Exercise - Write out exactly, please, the lines from the one containing "Give a point on the nightstand." to the end of the material.

Records for processing -
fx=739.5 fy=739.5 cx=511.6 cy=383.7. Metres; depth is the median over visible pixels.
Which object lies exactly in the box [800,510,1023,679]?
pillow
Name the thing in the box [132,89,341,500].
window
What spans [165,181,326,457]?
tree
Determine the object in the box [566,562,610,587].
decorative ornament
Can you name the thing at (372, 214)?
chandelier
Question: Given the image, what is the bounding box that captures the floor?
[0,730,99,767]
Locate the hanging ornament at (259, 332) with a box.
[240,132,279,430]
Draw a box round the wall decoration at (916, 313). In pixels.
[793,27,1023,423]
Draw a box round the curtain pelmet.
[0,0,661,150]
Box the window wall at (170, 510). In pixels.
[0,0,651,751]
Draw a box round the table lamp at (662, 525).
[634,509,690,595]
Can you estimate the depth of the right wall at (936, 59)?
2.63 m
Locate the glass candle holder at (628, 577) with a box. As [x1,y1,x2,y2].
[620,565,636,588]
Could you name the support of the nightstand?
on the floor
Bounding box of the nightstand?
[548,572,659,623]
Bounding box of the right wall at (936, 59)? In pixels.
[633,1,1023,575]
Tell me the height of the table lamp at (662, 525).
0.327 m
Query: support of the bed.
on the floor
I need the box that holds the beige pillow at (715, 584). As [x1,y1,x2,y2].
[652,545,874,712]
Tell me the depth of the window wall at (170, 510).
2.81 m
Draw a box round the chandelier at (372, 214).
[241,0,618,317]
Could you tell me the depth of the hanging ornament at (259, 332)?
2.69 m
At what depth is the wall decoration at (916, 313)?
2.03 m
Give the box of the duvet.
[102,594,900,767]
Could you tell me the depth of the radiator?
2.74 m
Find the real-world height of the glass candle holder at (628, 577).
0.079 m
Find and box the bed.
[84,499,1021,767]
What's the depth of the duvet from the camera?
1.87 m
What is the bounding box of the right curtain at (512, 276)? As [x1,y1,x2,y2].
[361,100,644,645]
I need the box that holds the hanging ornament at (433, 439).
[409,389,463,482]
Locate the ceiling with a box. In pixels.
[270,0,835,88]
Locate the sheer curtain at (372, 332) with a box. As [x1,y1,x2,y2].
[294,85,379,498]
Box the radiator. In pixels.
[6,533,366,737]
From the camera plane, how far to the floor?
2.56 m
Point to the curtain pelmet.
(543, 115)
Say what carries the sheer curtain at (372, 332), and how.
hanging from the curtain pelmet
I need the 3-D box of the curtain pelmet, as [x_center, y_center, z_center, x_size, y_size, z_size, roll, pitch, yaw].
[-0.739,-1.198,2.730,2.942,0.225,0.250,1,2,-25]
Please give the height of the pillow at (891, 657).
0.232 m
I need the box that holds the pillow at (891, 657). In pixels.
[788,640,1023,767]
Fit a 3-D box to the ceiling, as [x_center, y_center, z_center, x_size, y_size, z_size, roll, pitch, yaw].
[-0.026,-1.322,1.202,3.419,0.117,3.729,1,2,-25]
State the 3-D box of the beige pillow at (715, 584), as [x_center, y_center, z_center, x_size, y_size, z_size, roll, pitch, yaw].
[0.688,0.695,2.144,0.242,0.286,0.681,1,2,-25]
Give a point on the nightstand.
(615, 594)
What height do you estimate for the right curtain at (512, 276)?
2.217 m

Exercise result -
Give a point on the nightstand.
(615, 594)
What height do you estimate for the right curtain at (512, 276)?
2.217 m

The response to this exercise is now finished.